Reputation: 193
If I have an application that publishes events on a kafka topic and my consumers need to read the data in the order they were published, then my topic can have only one partition, since kafka guarantees ordering only within partitions.
However, I read that kafka uses partitioning to provide scalability, i.e. by placeing partitions of a topic on several brokers. I also read, that a partition itself can not be split.
Since ordering is only possible within a partition, is scalability a problem for my application? Is there a way to deal with this problem or is my understanding of Kafka not right?
Imagine my application has thousands of consumers (each in a single group so everyone consumes the published events). All need to read data from that single topic with that single partition.
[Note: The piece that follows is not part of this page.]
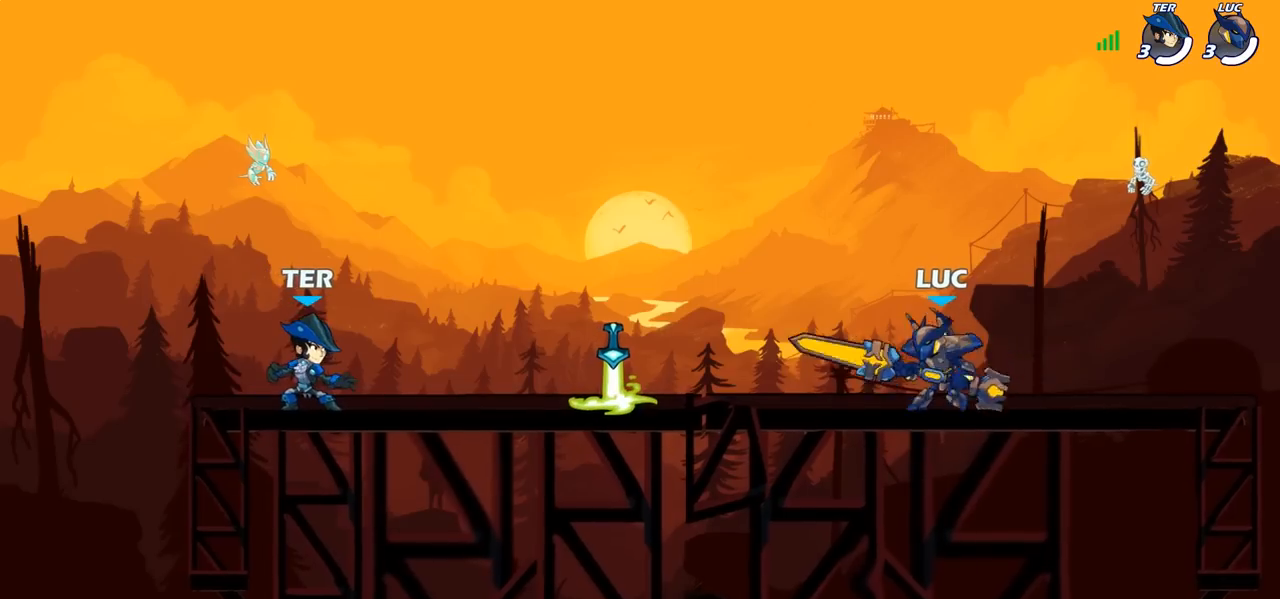
{"buttons": [], "left_stick": "center", "right_stick": "center", "events": [[50, "left_stick", "up-right"], [117, "left_stick", "left"], [200, "left_stick", "right"], [250, "left_stick", "down-left"], [383, "left_stick", "left"], [450, "left_stick", "up-right"], [500, "left_stick", "center"]]}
EDIT: Another thing that comes to my mind is: Imagine having 5 partitions of that topic, and all consumers must still read the right ordering. If the publishers dont specify an partition id or a key, then kafka will publish the information round-robin on the 5 partitions right?
If all consumers are in a single group and all subscribe to the topic, then each consumer reads events of all topics, which means that they would still get the ordered messages, right?
Upvotes: 1
Views: 1257
Reputation: 512
Point 1) If your requirement is to process all records in sequence only than its not possible using parallel processing as no where parallel processing guarantees the sequence.
Point 2) Yes in kafka sequence will only be guarantee with all the records sends with same key. So analyse data if related data can be segregated where you truly required sequence processing. and send only those related data with same key. and send other related data with another key.
Point 3) Now if you are able to segregate your data in with different keys than you will have to increase no of partitions. and accordingly consumers as well. so for e.g. you have 3 partitions than you can scale your application with 3 consumers. (note that you are producing records with key to obey your sequencing). all 3 consumers assign with 1 partitions and your parallel processing will be achieved. (That will only guarantee of processing in sequence of records with same key).
Point 4)
Imagine my application has thousands of consumers (each in a single group so everyone consumes the published events). All need to read data from that single topic with that single partition.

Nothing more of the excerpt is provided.